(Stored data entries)
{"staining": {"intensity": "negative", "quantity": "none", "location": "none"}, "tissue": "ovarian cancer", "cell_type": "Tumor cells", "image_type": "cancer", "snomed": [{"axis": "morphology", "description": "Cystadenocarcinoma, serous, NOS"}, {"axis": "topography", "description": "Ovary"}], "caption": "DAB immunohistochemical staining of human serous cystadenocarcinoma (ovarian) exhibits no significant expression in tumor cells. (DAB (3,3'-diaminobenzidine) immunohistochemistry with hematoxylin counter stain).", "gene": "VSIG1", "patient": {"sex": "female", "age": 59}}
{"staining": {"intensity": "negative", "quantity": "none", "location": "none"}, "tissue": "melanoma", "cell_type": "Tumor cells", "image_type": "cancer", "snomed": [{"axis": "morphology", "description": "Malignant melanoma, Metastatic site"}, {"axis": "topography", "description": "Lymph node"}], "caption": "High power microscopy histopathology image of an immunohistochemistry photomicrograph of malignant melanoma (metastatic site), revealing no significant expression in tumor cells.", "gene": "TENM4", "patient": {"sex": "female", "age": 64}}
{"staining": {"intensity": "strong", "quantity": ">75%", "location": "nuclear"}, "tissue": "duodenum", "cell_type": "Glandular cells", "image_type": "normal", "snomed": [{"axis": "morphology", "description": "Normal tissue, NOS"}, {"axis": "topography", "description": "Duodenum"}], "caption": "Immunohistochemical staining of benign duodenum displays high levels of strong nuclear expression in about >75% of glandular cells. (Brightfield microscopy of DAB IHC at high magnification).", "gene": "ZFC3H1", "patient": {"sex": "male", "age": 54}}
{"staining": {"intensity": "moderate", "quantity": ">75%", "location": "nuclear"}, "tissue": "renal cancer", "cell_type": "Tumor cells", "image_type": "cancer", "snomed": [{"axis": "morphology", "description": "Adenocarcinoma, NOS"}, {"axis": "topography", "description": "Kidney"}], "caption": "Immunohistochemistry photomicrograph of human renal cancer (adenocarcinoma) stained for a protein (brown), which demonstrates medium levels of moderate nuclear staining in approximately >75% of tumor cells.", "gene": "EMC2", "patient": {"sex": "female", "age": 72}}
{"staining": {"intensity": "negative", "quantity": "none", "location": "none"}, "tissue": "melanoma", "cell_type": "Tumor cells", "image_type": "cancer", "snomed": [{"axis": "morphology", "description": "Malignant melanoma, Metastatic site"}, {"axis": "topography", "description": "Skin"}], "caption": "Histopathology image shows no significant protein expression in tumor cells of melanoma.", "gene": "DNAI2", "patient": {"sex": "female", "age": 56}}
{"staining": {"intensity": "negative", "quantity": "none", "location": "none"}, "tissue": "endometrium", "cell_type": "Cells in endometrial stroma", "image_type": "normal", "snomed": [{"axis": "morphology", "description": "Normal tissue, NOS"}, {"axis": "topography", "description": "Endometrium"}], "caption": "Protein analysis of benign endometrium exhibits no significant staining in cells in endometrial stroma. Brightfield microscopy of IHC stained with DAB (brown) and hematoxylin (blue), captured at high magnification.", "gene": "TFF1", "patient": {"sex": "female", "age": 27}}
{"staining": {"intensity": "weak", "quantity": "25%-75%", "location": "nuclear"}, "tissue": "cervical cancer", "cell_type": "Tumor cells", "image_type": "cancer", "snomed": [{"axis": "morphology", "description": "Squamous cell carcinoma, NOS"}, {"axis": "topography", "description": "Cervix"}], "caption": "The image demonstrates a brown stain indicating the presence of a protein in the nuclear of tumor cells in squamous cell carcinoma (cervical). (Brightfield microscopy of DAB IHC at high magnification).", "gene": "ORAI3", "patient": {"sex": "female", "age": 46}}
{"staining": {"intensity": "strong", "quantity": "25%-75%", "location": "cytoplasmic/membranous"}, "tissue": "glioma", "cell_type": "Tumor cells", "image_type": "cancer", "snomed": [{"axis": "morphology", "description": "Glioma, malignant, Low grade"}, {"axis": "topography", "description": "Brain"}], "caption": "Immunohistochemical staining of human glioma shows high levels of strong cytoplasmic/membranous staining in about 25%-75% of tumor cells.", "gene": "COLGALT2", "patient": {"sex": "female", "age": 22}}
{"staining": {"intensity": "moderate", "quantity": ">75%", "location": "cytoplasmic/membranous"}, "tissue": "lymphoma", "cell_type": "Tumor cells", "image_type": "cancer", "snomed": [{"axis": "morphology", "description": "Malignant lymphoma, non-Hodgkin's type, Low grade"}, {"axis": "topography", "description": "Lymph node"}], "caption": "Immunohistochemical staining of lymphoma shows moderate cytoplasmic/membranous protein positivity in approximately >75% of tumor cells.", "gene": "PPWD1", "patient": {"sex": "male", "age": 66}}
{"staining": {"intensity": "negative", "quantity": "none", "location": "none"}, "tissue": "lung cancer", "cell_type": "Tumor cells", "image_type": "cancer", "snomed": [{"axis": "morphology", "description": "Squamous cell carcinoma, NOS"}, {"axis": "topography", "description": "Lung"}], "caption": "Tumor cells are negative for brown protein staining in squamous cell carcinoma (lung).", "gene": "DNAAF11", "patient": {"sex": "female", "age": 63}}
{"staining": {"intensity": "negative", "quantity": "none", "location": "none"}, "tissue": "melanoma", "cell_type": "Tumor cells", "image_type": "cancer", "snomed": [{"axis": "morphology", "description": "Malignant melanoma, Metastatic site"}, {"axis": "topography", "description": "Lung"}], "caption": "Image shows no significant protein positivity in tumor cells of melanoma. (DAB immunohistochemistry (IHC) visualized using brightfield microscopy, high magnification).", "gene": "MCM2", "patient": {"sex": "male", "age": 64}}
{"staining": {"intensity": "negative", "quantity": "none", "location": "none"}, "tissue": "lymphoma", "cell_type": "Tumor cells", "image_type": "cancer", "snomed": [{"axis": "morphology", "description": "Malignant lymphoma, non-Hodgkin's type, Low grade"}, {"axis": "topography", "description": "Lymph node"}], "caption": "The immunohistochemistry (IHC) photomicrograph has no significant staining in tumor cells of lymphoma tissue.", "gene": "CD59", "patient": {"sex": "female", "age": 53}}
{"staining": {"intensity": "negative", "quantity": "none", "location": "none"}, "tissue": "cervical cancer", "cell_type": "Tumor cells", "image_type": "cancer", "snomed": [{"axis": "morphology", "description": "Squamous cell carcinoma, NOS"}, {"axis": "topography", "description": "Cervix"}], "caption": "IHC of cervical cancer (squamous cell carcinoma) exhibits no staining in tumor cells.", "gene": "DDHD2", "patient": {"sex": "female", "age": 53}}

**THE PROBLEM:** Write out each entry again, character for character.

**FINISHED TASK:**
{"staining": {"intensity": "negative", "quantity": "none", "location": "none"}, "tissue": "ovarian cancer", "cell_type": "Tumor cells", "image_type": "cancer", "snomed": [{"axis": "morphology", "description": "Cystadenocarcinoma, serous, NOS"}, {"axis": "topography", "description": "Ovary"}], "caption": "DAB immunohistochemical staining of human serous cystadenocarcinoma (ovarian) exhibits no significant expression in tumor cells. (DAB (3,3'-diaminobenzidine) immunohistochemistry with hematoxylin counter stain).", "gene": "VSIG1", "patient": {"sex": "female", "age": 59}}
{"staining": {"intensity": "negative", "quantity": "none", "location": "none"}, "tissue": "melanoma", "cell_type": "Tumor cells", "image_type": "cancer", "snomed": [{"axis": "morphology", "description": "Malignant melanoma, Metastatic site"}, {"axis": "topography", "description": "Lymph node"}], "caption": "High power microscopy histopathology image of an immunohistochemistry photomicrograph of malignant melanoma (metastatic site), revealing no significant expression in tumor cells.", "gene": "TENM4", "patient": {"sex": "female", "age": 64}}
{"staining": {"intensity": "strong", "quantity": ">75%", "location": "nuclear"}, "tissue": "duodenum", "cell_type": "Glandular cells", "image_type": "normal", "snomed": [{"axis": "morphology", "description": "Normal tissue, NOS"}, {"axis": "topography", "description": "Duodenum"}], "caption": "Immunohistochemical staining of benign duodenum displays high levels of strong nuclear expression in about >75% of glandular cells. (Brightfield microscopy of DAB IHC at high magnification).", "gene": "ZFC3H1", "patient": {"sex": "male", "age": 54}}
{"staining": {"intensity": "moderate", "quantity": ">75%", "location": "nuclear"}, "tissue": "renal cancer", "cell_type": "Tumor cells", "image_type": "cancer", "snomed": [{"axis": "morphology", "description": "Adenocarcinoma, NOS"}, {"axis": "topography", "description": "Kidney"}], "caption": "Immunohistochemistry photomicrograph of human renal cancer (adenocarcinoma) stained for a protein (brown), which demonstrates medium levels of moderate nuclear staining in approximately >75% of tumor cells.", "gene": "EMC2", "patient": {"sex": "female", "age": 72}}
{"staining": {"intensity": "negative", "quantity": "none", "location": "none"}, "tissue": "melanoma", "cell_type": "Tumor cells", "image_type": "cancer", "snomed": [{"axis": "morphology", "description": "Malignant melanoma, Metastatic site"}, {"axis": "topography", "description": "Skin"}], "caption": "Histopathology image shows no significant protein expression in tumor cells of melanoma.", "gene": "DNAI2", "patient": {"sex": "female", "age": 56}}
{"staining": {"intensity": "negative", "quantity": "none", "location": "none"}, "tissue": "endometrium", "cell_type": "Cells in endometrial stroma", "image_type": "normal", "snomed": [{"axis": "morphology", "description": "Normal tissue, NOS"}, {"axis": "topography", "description": "Endometrium"}], "caption": "Protein analysis of benign endometrium exhibits no significant staining in cells in endometrial stroma. Brightfield microscopy of IHC stained with DAB (brown) and hematoxylin (blue), captured at high magnification.", "gene": "TFF1", "patient": {"sex": "female", "age": 27}}
{"staining": {"intensity": "weak", "quantity": "25%-75%", "location": "nuclear"}, "tissue": "cervical cancer", "cell_type": "Tumor cells", "image_type": "cancer", "snomed": [{"axis": "morphology", "description": "Squamous cell carcinoma, NOS"}, {"axis": "topography", "description": "Cervix"}], "caption": "The image demonstrates a brown stain indicating the presence of a protein in the nuclear of tumor cells in squamous cell carcinoma (cervical). (Brightfield microscopy of DAB IHC at high magnification).", "gene": "ORAI3", "patient": {"sex": "female", "age": 46}}
{"staining": {"intensity": "strong", "quantity": "25%-75%", "location": "cytoplasmic/membranous"}, "tissue": "glioma", "cell_type": "Tumor cells", "image_type": "cancer", "snomed": [{"axis": "morphology", "description": "Glioma, malignant, Low grade"}, {"axis": "topography", "description": "Brain"}], "caption": "Immunohistochemical staining of human glioma shows high levels of strong cytoplasmic/membranous staining in about 25%-75% of tumor cells.", "gene": "COLGALT2", "patient": {"sex": "female", "age": 22}}
{"staining": {"intensity": "moderate", "quantity": ">75%", "location": "cytoplasmic/membranous"}, "tissue": "lymphoma", "cell_type": "Tumor cells", "image_type": "cancer", "snomed": [{"axis": "morphology", "description": "Malignant lymphoma, non-Hodgkin's type, Low grade"}, {"axis": "topography", "description": "Lymph node"}], "caption": "Immunohistochemical staining of lymphoma shows moderate cytoplasmic/membranous protein positivity in approximately >75% of tumor cells.", "gene": "PPWD1", "patient": {"sex": "male", "age": 66}}
{"staining": {"intensity": "negative", "quantity": "none", "location": "none"}, "tissue": "lung cancer", "cell_type": "Tumor cells", "image_type": "cancer", "snomed": [{"axis": "morphology", "description": "Squamous cell carcinoma, NOS"}, {"axis": "topography", "description": "Lung"}], "caption": "Tumor cells are negative for brown protein staining in squamous cell carcinoma (lung).", "gene": "DNAAF11", "patient": {"sex": "female", "age": 63}}
{"staining": {"intensity": "negative", "quantity": "none", "location": "none"}, "tissue": "melanoma", "cell_type": "Tumor cells", "image_type": "cancer", "snomed": [{"axis": "morphology", "description": "Malignant melanoma, Metastatic site"}, {"axis": "topography", "description": "Lung"}], "caption": "Image shows no significant protein positivity in tumor cells of melanoma. (DAB immunohistochemistry (IHC) visualized using brightfield microscopy, high magnification).", "gene": "MCM2", "patient": {"sex": "male", "age": 64}}
{"staining": {"intensity": "negative", "quantity": "none", "location": "none"}, "tissue": "lymphoma", "cell_type": "Tumor cells", "image_type": "cancer", "snomed": [{"axis": "morphology", "description": "Malignant lymphoma, non-Hodgkin's type, Low grade"}, {"axis": "topography", "description": "Lymph node"}], "caption": "The immunohistochemistry (IHC) photomicrograph has no significant staining in tumor cells of lymphoma tissue.", "gene": "CD59", "patient": {"sex": "female", "age": 53}}
{"staining": {"intensity": "negative", "quantity": "none", "location": "none"}, "tissue": "cervical cancer", "cell_type": "Tumor cells", "image_type": "cancer", "snomed": [{"axis": "morphology", "description": "Squamous cell carcinoma, NOS"}, {"axis": "topography", "description": "Cervix"}], "caption": "IHC of cervical cancer (squamous cell carcinoma) exhibits no staining in tumor cells.", "gene": "DDHD2", "patient": {"sex": "female", "age": 53}}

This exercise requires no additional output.